散列表(二)- 散列表解决冲突的方式
散列表冲突
当哈希函数把不同的关键字映射到同一个散列表地址(即哈希数组索引)上时,就产生了冲突(collision),当关键字集比散列表地址(哈希数组个数)大时,关键字映射必然会出现冲突。我们用链接法(chaining)和开放寻址法(open addressing)来处理冲突。
使用链接法处理冲突
链接法,又叫开链法,顾名思义,把映射到同一散列表地址中的所有元素都放在一个链表中,如下图所示:
链接法的优点:链接法处理冲突比较简单,处理数据存储比较灵活,数据处理的平均性能也较高效。
代码实现
这里为了方便,采用关键字为整数,值也为整数的 key-value 结构,哈希函数采用代码中 integerhash 函数内整数取模的方式。
#define HASH_OK (0)
#define HASH_ERR (-1)
typedef struct hash_node
{
struct hash_node* prev; //哈希结点前向指针
struct hash_node* next; //哈希结点后向指针
int key; //关键字
int value; //值
}stHashNode;
typedef int (*hashFunc)(int key, unsigned int tableSize);
typedef struct hash_table
{
stHashNode** table; //哈希表
hashFunc keyHash; //哈希函数
unsigned int count; //哈希数组个数
}stHashTable;
//整数哈希函数
int integerHash(int intKey, unsigned int tableSize)
{
return intKey % tableSize;
}
static stHashNode* mallocNode(int key, int value)
{
stHashNode* node = (stHashNode*) malloc(sizeof(stHashNode));
if (node == NULL)
return NULL;
node->key = key;
node->value = value;
node->prev = NULL;
node->next = NULL;
return node;
}
static void freeNode(stHashNode* node)
{
free(node);
}
//初始化哈希表
int hashTableInit(stHashTable* hashHandler, unsigned int count, hashFunc func)
{
if (func == NULL)
return HASH_ERR;
hashHandler->table = (stHashNode**) malloc(count * sizeof(stHashNode*));
if (hashHandler->table == NULL)
return HASH_ERR;
hashHandler->count = count;
hashHandler->keyHash = func;
for (unsigned int i = 0; i < count; i++)
hashHandler->table[i] = NULL;
return HASH_OK;
}
//查找哈希表结点
stHashNode* hashTableFindNode(stHashTable* table, int key, int value)
{
int index = table->keyHash(key, table->count);
stHashNode* tableListHead = table->table[index];
stHashNode* node = tableListHead;
while (node != NULL)
{
if (node->value == value)
return node;
node = node->next;
}
return NULL;
}
//插入结点
int hashTableInsertNode(stHashTable* table, int key, int value)
{
stHashNode* node = mallocNode(key, value);
int index = table->keyHash(node->key, table->count);
stHashNode* tableListHead = table->table[index];
if (tableListHead != NULL)
tableListHead->prev = node;
node->next = tableListHead;
table->table[index] = node;
return HASH_OK;
}
//删除结点
int hashTableDelNode(stHashTable* table, int key, int value)
{
int index = table->keyHash(key, table->count);
stHashNode* tableListHead = table->table[index];
stHashNode* node = tableListHead;
while(node != NULL)
{
if (node->value == value)
{
if (node->prev == NULL)
table->table[index] = node->next;
else
node->prev->next = node->next;
if (node->next != NULL)
node->next->prev = node->prev;
freeNode(node);
return HASH_OK;
}
node = node->next;
}
return HASH_ERR;
}
使用开放寻址法处理冲突
在开放寻址法中,所有元素都存放在散列表中。
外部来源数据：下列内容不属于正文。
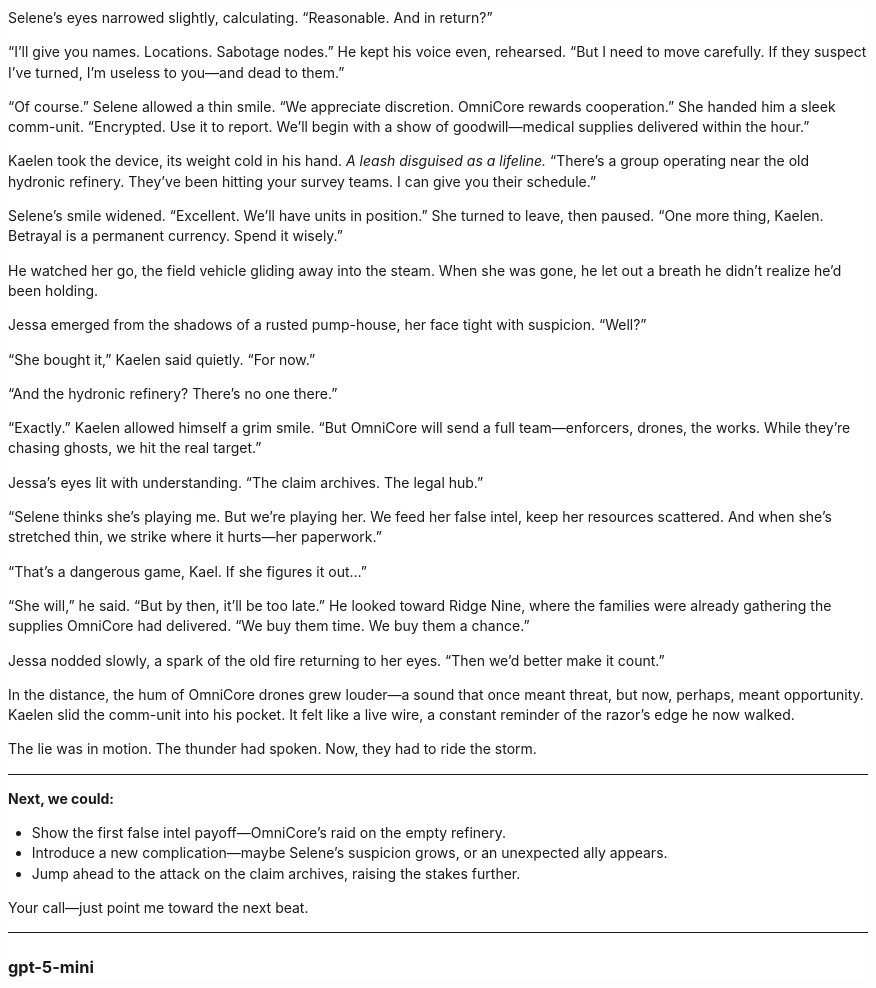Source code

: Selene’s eyes narrowed slightly, calculating. “Reasonable. And in return?”

“I’ll give you names. Locations. Sabotage nodes.” He kept his voice even, rehearsed. “But I need to move carefully. If they suspect I’ve turned, I’m useless to you—and dead to them.”

“Of course.” Selene allowed a thin smile. “We appreciate discretion. OmniCore rewards cooperation.” She handed him a sleek comm-unit. “Encrypted. Use it to report. We’ll begin with a show of goodwill—medical supplies delivered within the hour.”

Kaelen took the device, its weight cold in his hand. *A leash disguised as a lifeline.* “There’s a group operating near the old hydronic refinery. They’ve been hitting your survey teams. I can give you their schedule.”

Selene’s smile widened. “Excellent. We’ll have units in position.” She turned to leave, then paused. “One more thing, Kaelen. Betrayal is a permanent currency. Spend it wisely.”

He watched her go, the field vehicle gliding away into the steam. When she was gone, he let out a breath he didn’t realize he’d been holding.

Jessa emerged from the shadows of a rusted pump-house, her face tight with suspicion. “Well?”

“She bought it,” Kaelen said quietly. “For now.”

“And the hydronic refinery? There’s no one there.”

“Exactly.” Kaelen allowed himself a grim smile. “But OmniCore will send a full team—enforcers, drones, the works. While they’re chasing ghosts, we hit the real target.”

Jessa’s eyes lit with understanding. “The claim archives. The legal hub.”

“Selene thinks she’s playing me. But we’re playing her. We feed her false intel, keep her resources scattered. And when she’s stretched thin, we strike where it hurts—her paperwork.”

“That’s a dangerous game, Kael. If she figures it out…”

“She will,” he said. “But by then, it’ll be too late.” He looked toward Ridge Nine, where the families were already gathering the supplies OmniCore had delivered. “We buy them time. We buy them a chance.”

Jessa nodded slowly, a spark of the old fire returning to her eyes. “Then we’d better make it count.”

In the distance, the hum of OmniCore drones grew louder—a sound that once meant threat, but now, perhaps, meant opportunity. Kaelen slid the comm-unit into his pocket. It felt like a live wire, a constant reminder of the razor’s edge he now walked.

The lie was in motion. The thunder had spoken. Now, they had to ride the storm.

---

**Next, we could:**
- Show the first false intel payoff—OmniCore’s raid on the empty refinery.
- Introduce a new complication—maybe Selene’s suspicion grows, or an unexpected ally appears.
- Jump ahead to the attack on the claim archives, raising the stakes further.

Your call—just point me toward the next beat.

---

### gpt-5-mini
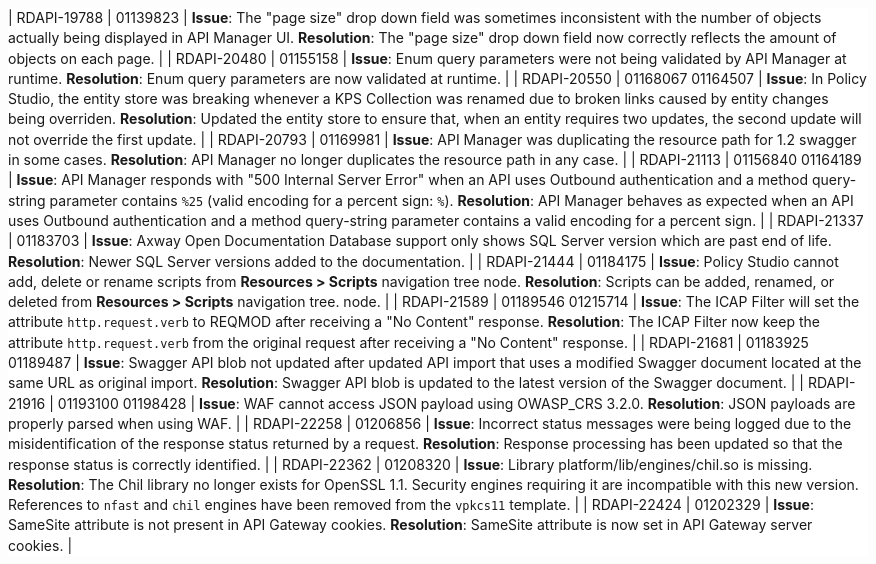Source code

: | RDAPI-19788 | 01139823                                                   | **Issue**: The "page size" drop down field was sometimes inconsistent with the number of objects actually being displayed in API Manager UI. **Resolution**: The "page size" drop down field now correctly reflects the amount of objects on each page.                                                                                                                                      |
| RDAPI-20480 | 01155158                                                   | **Issue**: Enum query parameters were not being validated by API Manager at runtime. **Resolution**: Enum query parameters are now validated at runtime.                                                                                                                                                                                                                                     |
| RDAPI-20550 | 01168067  01164507                                         | **Issue**: In Policy Studio, the entity store was breaking whenever a KPS Collection was renamed due to broken links caused by entity changes being overriden. **Resolution**: Updated the entity store to ensure that, when an entity requires two updates, the second update will not override the first update.                                                                           |
| RDAPI-20793 | 01169981                                                   | **Issue**: API Manager was duplicating the resource path for 1.2 swagger in some cases. **Resolution**: API Manager no longer duplicates the resource path in any case.                                                                                                                                                                                                                      |
| RDAPI-21113 | 01156840  01164189                                         | **Issue**: API Manager responds with "500 Internal Server Error" when an API uses Outbound authentication and a method query-string parameter contains `%25` (valid encoding for a percent sign: `%`). **Resolution**: API Manager behaves as expected when an API uses Outbound authentication and a method query-string parameter contains a valid encoding for a percent sign. |
| RDAPI-21337 | 01183703                                                   | **Issue**: Axway Open Documentation Database support only shows SQL Server version which are past end of life. **Resolution**: Newer SQL Server versions added to the documentation.                                                                                                                                                                                                         |
| RDAPI-21444 | 01184175                                                   | **Issue**: Policy Studio cannot add, delete or rename scripts from **Resources > Scripts** navigation tree node. **Resolution**: Scripts can be added, renamed, or deleted from **Resources > Scripts** navigation tree. node.                                                                                                                                                                  |
| RDAPI-21589 | 01189546  01215714                                         | **Issue**: The ICAP Filter will set the attribute `http.request.verb` to REQMOD after receiving a "No Content" response. **Resolution**: The ICAP Filter now keep the attribute `http.request.verb` from the original request after receiving a "No Content" response.                                                                                                                       |
| RDAPI-21681 | 01183925  01189487                                         | **Issue**: Swagger API blob not updated after updated API import that uses a modified Swagger document located at the same URL as original import. **Resolution**: Swagger API blob is updated to the latest version of the Swagger document.                                                                                                                                                |
| RDAPI-21916 | 01193100  01198428                                         | **Issue**: WAF cannot access JSON payload using OWASP_CRS 3.2.0. **Resolution**: JSON payloads are properly parsed when using WAF.                                                                                                                                                                                                                                                            |
| RDAPI-22258 | 01206856                                                   | **Issue**: Incorrect status messages were being logged due to the misidentification of the response status returned by a request. **Resolution**:  Response processing has been updated so that the response status is correctly identified.                                                                                                                                                 |
| RDAPI-22362 | 01208320                                                   | **Issue**: Library platform/lib/engines/chil.so is missing. **Resolution**: The Chil library no longer exists for OpenSSL 1.1. Security engines requiring it are incompatible with this new version. References to `nfast` and `chil` engines have been removed from the `vpkcs11` template.                                                                                                       |
| RDAPI-22424 | 01202329                                                   | **Issue**: SameSite attribute is not present in  API Gateway cookies. **Resolution**: SameSite attribute is now set in API Gateway server cookies.                                                                                                                                                                                                                                           |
也就是说,每个表项或包含动态集合的一个元素,可包含NULL。当查找某个元素时,要系统地检查所有的表项,直到找到所需的元素,或最终查明该元素不在表中。在开放寻址法中,散列表可能会被填满,这时就要扩充散列表,扩充时需要将散列表的容量(即数组的大小)扩大,并将原散列表中的数据重新散列到新散列表中,这里我们代码未实现。
开放寻址法中,当出现冲突时,需要探查元素下一个可使用的地址,探查地址的技术有三种,因此我们也有三种方式来实现开放寻址法:
线性探查(linear probing)
设 m 为散列表大小,i 为探查次数,则对关键字 k 进行第 i 次探查得到的散列值为:
h(k, i) = (h’(k) + i) mod m, i = 0, 1, …, m-1
为了方便查找和删除,我们给散列表结点置上状态,STATUS_NULL, STATUS_DEL, STATUS_EXIST, 初始状态为 STATUS_NULL,添加结点时状态置为 STATUS_EXIST,删除结点时不需要物理删除,只需要将结点置为 STATUS_DEL 状态即可。
代码实现:
typedef enum node_status
{
STATUS_NULL = 0, //空结点
STATUS_DEL = 1, //结点删除
STATUS_EXIST = 2 //结点在使用
}eNodeStatus;
typedef struct hash_node
{
int key;
int value;
eNodeStatus status;
}stHashNode;
typedef int (*hashFunc)(int key, unsigned int tableSize);
typedef struct hash_table
{
stHashNode* table;
hashFunc keyHash;
unsigned int count;
}stHashTable;
int hashTableInit(stHashTable* hashHandler, unsigned int count, hashFunc func)
{
if (func == NULL)
return HASH_ERR;
hashHandler->table = (stHashNode*) malloc(count * sizeof(stHashNode));
if (hashHandler->table == NULL)
return HASH_ERR;
hashHandler->count = count;
hashHandler->keyHash = func;
memset(hashHandler->table, 0, count * sizeof(stHashNode));
return HASH_OK;
}
int hashTableDelNode(stHashTable* table, int key, int value)
{
stHashNode* node = hashTableFindNode(table, key, value);
if (node == NULL)
return HASH_ERR;
node->status = STATUS_DEL;
}
stHashNode* hashTableFindNode(stHashTable* table, int key, int value)
{
int index = table->keyHash(key, table->count);
int linearIndex = index;
while (table->table[linearIndex].status != STATUS_NULL && table->table[linearIndex].key != key)
{
linearIndex = (linearIndex + 1) % table->count; //h(k, i) = (h'(k) + i) mod m
if (linearIndex == index)
return NULL;
}
if (table->table[linearIndex].status == STATUS_EXIST)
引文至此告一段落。